LYMPHOCYTE ACTIVATION RECEPTORS: NEW STRUCTURAL PARADIGMS IN THE GROUP V OF C-TYPE ANIMAL LECTINS

Pavlíček J.¹, Ettrich R.², Kopecký V. Jr.³, Man P.⁴, Vrbacký M.⁵, Bezouška K.^1,2

 

¹ Department of Biochemistry, Faculty of Science, Charles University Prague, Hlavova 8, 12840 Praha.

² Laboratory of High Performance Computing, Institute of Physical Biology USB and Institute of Landscape Ecology AS CR, Zámek 136, CZ-37333 Nové Hrady.

³ Institute of Physics, Charles University in Prague, Ke Karlovu 5, CZ-12116 Praha.

⁴ Institute of Microbiology, Academy of Sciences of the Czech Republic, CZ-14220 Praha.
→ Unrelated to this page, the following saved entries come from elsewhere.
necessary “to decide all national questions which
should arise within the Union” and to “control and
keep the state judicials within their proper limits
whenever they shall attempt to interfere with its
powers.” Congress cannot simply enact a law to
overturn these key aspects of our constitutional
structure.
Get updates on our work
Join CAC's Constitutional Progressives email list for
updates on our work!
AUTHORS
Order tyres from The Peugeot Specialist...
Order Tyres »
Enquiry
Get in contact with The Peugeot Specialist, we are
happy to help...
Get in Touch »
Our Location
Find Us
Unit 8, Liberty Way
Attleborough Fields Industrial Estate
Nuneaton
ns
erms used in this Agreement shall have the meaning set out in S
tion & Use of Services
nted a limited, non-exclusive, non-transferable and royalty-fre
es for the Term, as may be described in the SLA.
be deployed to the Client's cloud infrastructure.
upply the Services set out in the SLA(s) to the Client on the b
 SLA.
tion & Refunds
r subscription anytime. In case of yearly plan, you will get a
⁵ Department of Pathological Physiology, 1^st Medical Faculty, Charles University in Prague, U nemocnice 5, CZ-12853 Praha.

 

From the point of view of structural biology, our understanding of the structure – function relationships in the C-type lectin family remains fragmentary. By far the best characterized molecule of the whole family is the soluble mannose binding protein studied protein crystallography. This protein binds to calcium ions in the ligand-binding domain, and the binding of calcium is intimately linked to the recognition of carbohydrates. Some of the receptors of natural killer lymphocytes have been also structurally characterized. Since this group is evolutionarily most divergent, interesting structural paradigms have been observed with regard to binding of calcium, carbohydrates, and other ligands. In NKR-P1, calcxium may not be easily removed by chelating agents because of its unique chemical nature. In CD69, binding of calcium causes a structural shift in amino acids important for binding of carbohydrates. Structural studies have also allowed us to understand an interesting preference of these receptors for either linear (NKR-P1) or branched (CD69) carbohydrate sequences.sugars. Remodeling of the binding surface in CD94 or Ly-49 opens the way for specific recognition of protein and peptide ligands.

 

This work was supported by Ministry of Education of the Czech Republic No. MSM 0021620808, by Institutional Research Concept No. AVOZ 50200510, by Grant Agency of the Czech Republic No. 301/05/P567, and by Grant Agency of the Academy

of Sciences of the Czech Republic No. A5020403.